Published January 28, 2013
Small businesses are adopting cloud computing to save money, but it could end up costing them.
According to a recent survey by Symantec, enterprises and small businesses are embracing cloud computing at a fast clip, but at the same time are experiencing escalated costs due to things like rogue cloud use, complex backup and recovery and inefficient cloud storage.
“Because it’s so easy to setup … there’s rouge deployments of cloud services,” says Tom Powledge, Symantec's vice president of product delivery for SMB and Symantec .cloud. "Employees inside companies are using various cloud services on their own without checking in with IT administrators.”
The Symantec survey found that rouge cloud deployments are a common problem, with more than three quarters of survey respondents reporting one within the last year. Large companies are more at risk than small businesses, but it is happening in all types of companies. What’s more, of the companies that reported rouge cloud issues, 40% experienced exposure of confidential information while more than one quarter saw accounts get compromised, websites defaced or goods and services stolen.
“It represents a risk to the business because it takes the control away from the IT department,” says Powledge. To combat rouge cloud deployments he says the business owner has to take stock of what is already being used and establish polices that govern what employees are allowed and not allowed to do with cloud services.
Another hidden cost associated with cloud computing has to do with the backup and recovery of data. While the whole idea of backing up sensitive data online without the need for expensive storage devices is appealing to small business owners, the strategy is not without risk.
And according to Symantec’s data, the use of the cloud for backup and recovery is actually complicating instead of simplifying the process. The survey found that many companies are using three or more services to back up their physical and virtual data, which leads to inefficiencies and costs. What’s more 43% of companies have lost cloud data and 68% have faced recovery failures. Survey respondents also said the recovery of data from the cloud is a slow and tedious process. Of the respondents, 32% rate recovery of data from the cloud as fast and 22% said it would take three or more days to recover from a major loss of data in the cloud.
“We found in the research that having a large data site trying to restore solely from the cloud can take a long time, which is a hidden cost,” says Powledge. “We think you should backup on premise and on the cloud at the same time. The benefit is you have two copies of data and can restore faster.”
Hand in hand with the complexity of backup and recovery is the inefficient use of cloud storage, which is costing businesses money. Often companies will end up backing up the same files more than once, which will increase the cost to store data in the cloud. Powledge says to find services that recognize duplications in backup and set polices so that it can be avoided.
Choosing the right cloud vendor also matters.
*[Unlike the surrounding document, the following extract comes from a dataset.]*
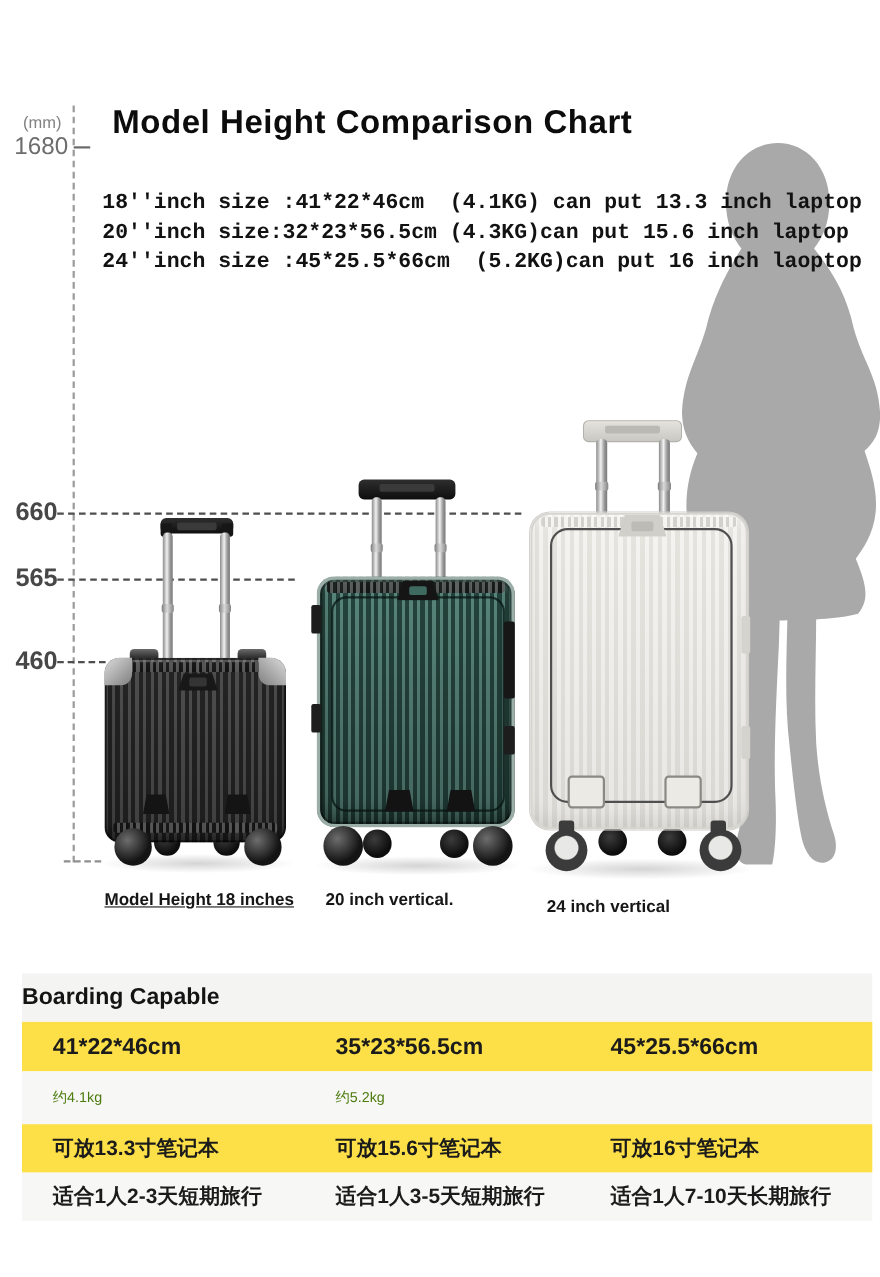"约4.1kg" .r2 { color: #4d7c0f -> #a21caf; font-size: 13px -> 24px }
It’s not ok to simply go with the lowest cost provider, but a company has to find one that meets the requirements of the business, especially if your company is subject to compliance rules and regulations. Powledge says the business owner has to look at the privacy and security track record of a vendor before signing on the dotted line.
“The small business really has to do some homework before it decides which ones to adopt,” says Powledge.